9. The applicant makes available organized and supervised support groups for all patients who have undergone bariatric surgery at the institution.

The activities of the support group should be documented including group locations, meeting times, supervisor and curriculum. For example, such activities as on-line chat rooms, web-based support groups, exercise instruction and clothing sales should be noted.

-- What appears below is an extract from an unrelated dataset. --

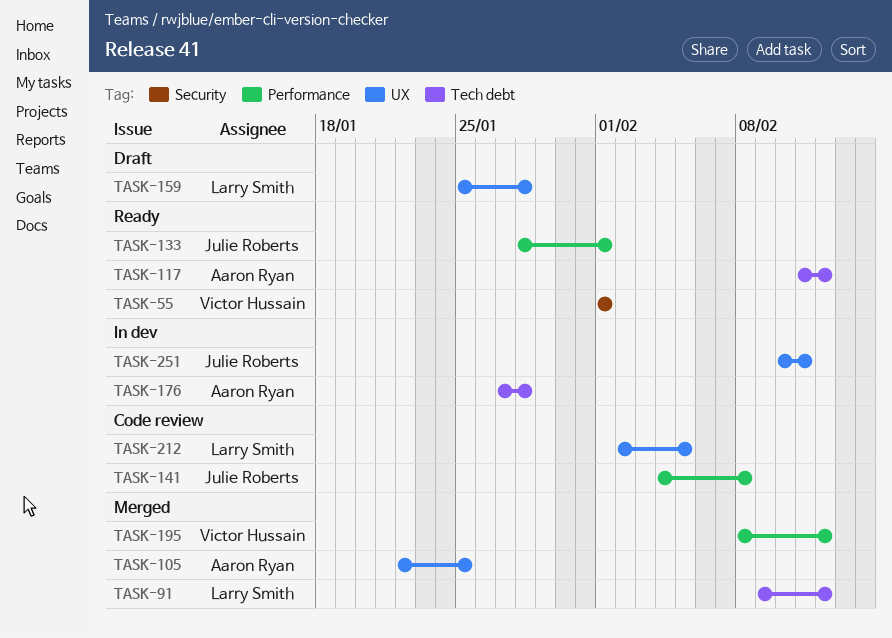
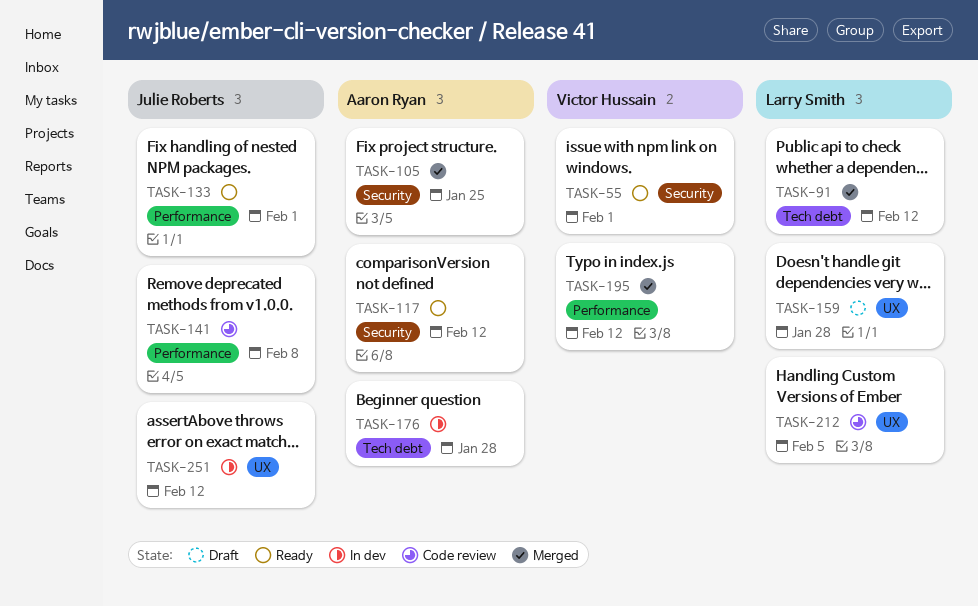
TASK-105, label: UX -> Security
TASK-117, label: Tech debt -> Security
TASK-251, due: Feb 11 -> Feb 12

Effective June 1, 2007, a licensed healthcare professional must either lead or be present for support group meetings.  The health care professional present at the meetings may be a surgeon, physician, physician's assistant, nurse, psychiatrist, psychologist, dietitian or nutritionist.
   
10. The applicant provides documentation of a program dedicated to a goal of long-term patient follow-up of at least 75 percent for bariatric procedures at five years with a monitoring and tracking system for outcomes, and agreement to provide annual outcome summaries to SRC in a manner consistent with Health Insurance Portability and Accountability Act (HIPAA) regulations.

This requirement is based on the observation that a significant number of patients develop nutritional deficiencies, internal and external hernias, return of previous emotional disorders, as well as other late complications. There is no requirement that the surgeon provide the follow-up personally, only that he or she is aware of the long-term status of the patient. Accordingly, the follow-up data can be gathered during group sessions, reunions or through visits at other physicians' offices. The applicant agrees to enter all patients who undergo surgery in the group or individual's practice; no patients will be excluded.